Famously stated: "We should forget about small efficiencies, say about 97% of the time: premature optimization is the root of all evil" Donald Knuth. It seems unlikely that you are in the %3.
Focus on the bigger problem at hand. After it is working, if it needs a performance boost, then worry about for loops. But I guarantee you, in the end, bigger structural inefficiencies or poor algorithm choice will be the performance problem, not a for loop.
Worrying about for loops is oh so 1960s.

FWIW, a rudimentary playground test shows map() is about 10 times faster than for enumeration:
class SomeClass1 {
let value: UInt32 = arc4random_uniform(100)
}
class SomeClass2 {
let value: UInt32
init(value: UInt32) {
self.value = value
}
}
var someClass1s = [SomeClass1]()
for _ in 0..<1000 {
someClass1s.append(SomeClass1())
}
var someClass2s = [SomeClass2]()
let startTimeInterval1 = CFAbsoluteTimeGetCurrent()

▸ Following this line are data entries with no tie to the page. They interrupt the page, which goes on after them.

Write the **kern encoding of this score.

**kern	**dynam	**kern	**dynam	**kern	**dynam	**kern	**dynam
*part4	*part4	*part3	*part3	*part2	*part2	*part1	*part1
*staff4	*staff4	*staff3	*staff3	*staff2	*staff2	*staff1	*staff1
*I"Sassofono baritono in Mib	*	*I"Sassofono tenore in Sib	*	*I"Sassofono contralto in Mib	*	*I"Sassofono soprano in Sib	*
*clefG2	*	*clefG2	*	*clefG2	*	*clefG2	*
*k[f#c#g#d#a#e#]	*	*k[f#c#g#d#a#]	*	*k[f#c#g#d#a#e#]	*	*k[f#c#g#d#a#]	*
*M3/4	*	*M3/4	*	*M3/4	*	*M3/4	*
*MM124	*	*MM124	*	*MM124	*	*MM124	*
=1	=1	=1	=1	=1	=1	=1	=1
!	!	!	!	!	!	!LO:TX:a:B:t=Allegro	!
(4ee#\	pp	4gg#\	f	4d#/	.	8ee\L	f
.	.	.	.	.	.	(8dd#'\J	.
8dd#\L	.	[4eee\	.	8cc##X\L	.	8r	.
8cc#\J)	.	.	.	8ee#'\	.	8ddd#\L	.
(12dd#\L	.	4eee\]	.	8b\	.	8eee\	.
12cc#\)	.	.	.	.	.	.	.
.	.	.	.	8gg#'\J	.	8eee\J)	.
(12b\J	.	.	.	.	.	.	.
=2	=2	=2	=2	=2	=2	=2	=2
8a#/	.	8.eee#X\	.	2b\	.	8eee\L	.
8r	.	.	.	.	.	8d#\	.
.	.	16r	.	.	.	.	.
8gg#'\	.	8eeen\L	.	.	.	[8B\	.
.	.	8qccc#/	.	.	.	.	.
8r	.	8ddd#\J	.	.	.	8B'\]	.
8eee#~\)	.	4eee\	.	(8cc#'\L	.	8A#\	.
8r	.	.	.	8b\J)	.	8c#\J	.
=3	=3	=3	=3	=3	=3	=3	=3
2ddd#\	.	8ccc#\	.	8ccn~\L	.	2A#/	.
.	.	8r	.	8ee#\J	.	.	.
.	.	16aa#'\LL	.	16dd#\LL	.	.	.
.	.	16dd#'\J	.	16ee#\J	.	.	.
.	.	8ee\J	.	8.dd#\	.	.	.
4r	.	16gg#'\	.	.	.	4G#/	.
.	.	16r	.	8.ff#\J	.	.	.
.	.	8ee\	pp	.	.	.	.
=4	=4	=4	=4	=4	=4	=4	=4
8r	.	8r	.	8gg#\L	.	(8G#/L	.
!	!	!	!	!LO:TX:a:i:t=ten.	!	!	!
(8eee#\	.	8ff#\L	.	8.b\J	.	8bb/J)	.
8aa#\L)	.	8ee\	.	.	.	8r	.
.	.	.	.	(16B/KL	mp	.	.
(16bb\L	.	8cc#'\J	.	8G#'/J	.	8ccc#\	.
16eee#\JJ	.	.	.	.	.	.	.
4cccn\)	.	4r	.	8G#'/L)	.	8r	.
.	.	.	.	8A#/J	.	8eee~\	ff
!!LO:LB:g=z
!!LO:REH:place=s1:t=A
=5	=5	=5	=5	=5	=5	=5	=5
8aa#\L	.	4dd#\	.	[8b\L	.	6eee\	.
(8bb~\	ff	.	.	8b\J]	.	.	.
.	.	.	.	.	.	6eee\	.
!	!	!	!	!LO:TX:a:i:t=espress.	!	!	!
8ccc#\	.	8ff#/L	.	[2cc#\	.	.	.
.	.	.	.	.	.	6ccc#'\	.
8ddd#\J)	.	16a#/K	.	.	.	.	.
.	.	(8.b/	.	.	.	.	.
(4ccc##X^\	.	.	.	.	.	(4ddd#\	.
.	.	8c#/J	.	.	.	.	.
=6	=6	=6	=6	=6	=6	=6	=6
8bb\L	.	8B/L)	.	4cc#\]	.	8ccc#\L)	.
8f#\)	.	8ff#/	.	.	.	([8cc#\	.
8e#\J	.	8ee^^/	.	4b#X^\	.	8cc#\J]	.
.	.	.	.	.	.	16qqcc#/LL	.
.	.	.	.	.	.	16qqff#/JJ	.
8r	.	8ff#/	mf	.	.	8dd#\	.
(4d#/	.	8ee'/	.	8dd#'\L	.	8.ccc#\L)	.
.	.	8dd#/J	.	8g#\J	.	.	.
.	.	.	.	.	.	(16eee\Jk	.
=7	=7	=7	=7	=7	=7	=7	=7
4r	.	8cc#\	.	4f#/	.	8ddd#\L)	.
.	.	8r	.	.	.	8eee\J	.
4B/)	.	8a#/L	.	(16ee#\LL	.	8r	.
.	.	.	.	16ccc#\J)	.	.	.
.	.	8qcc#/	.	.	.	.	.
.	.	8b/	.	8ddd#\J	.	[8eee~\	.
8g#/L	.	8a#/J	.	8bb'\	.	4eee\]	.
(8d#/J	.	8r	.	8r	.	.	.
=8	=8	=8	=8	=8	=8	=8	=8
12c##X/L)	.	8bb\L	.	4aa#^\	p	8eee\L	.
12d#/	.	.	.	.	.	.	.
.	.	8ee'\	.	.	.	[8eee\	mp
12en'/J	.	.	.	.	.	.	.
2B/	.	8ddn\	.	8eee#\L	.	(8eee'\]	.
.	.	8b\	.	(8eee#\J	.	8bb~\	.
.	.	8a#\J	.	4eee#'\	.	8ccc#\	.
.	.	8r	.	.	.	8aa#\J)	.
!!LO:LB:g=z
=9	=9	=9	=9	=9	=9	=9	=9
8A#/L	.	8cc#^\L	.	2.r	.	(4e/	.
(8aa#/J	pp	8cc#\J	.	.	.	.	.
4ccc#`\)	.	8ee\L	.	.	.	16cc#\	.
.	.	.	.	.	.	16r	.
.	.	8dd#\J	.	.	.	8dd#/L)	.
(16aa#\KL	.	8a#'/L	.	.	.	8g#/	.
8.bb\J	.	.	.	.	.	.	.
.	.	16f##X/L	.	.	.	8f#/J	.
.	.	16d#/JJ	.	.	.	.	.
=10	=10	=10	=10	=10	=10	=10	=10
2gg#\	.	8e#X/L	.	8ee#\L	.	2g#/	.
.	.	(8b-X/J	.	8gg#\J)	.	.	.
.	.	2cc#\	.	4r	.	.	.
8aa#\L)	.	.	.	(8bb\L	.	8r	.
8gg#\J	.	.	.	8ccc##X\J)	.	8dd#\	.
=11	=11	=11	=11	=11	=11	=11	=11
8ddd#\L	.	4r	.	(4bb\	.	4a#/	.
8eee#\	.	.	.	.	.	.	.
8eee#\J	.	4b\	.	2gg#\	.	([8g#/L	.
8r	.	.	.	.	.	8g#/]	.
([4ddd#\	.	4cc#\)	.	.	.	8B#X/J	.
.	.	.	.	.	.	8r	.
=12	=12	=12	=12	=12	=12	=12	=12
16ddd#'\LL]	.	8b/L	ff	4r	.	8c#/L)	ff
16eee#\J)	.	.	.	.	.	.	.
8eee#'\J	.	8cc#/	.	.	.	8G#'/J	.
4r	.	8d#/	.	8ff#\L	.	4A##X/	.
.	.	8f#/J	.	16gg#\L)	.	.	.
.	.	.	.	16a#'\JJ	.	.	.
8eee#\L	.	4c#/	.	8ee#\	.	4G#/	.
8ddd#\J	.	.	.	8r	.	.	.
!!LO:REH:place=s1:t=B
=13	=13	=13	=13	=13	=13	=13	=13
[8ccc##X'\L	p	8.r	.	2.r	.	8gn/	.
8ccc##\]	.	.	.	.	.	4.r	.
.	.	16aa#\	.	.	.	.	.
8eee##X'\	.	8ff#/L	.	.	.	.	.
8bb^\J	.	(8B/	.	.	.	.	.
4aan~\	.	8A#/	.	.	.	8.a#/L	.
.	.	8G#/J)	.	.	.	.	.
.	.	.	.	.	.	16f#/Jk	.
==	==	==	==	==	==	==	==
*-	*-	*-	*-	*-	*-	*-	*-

someClass1s.map { someClass2s.append(SomeClass2(value: $0.value)) }
println("Time1: \(CFAbsoluteTimeGetCurrent() - startTimeInterval1)") // "Time1: 0.489435970783234"
var someMoreClass2s = [SomeClass2]()
let startTimeInterval2 = CFAbsoluteTimeGetCurrent()
for item in someClass1s { someMoreClass2s.append(SomeClass2(value: item.value)) }
println("Time2: \(CFAbsoluteTimeGetCurrent() - startTimeInterval2)") // "Time2 : 4.81457495689392"

The for (with a counter) is just incrementing a counter. Very fast. The for-in uses an iterator (call object to pass the next element). This is much slower. But finally you want to access the element in both cases wich will then make no difference in the end.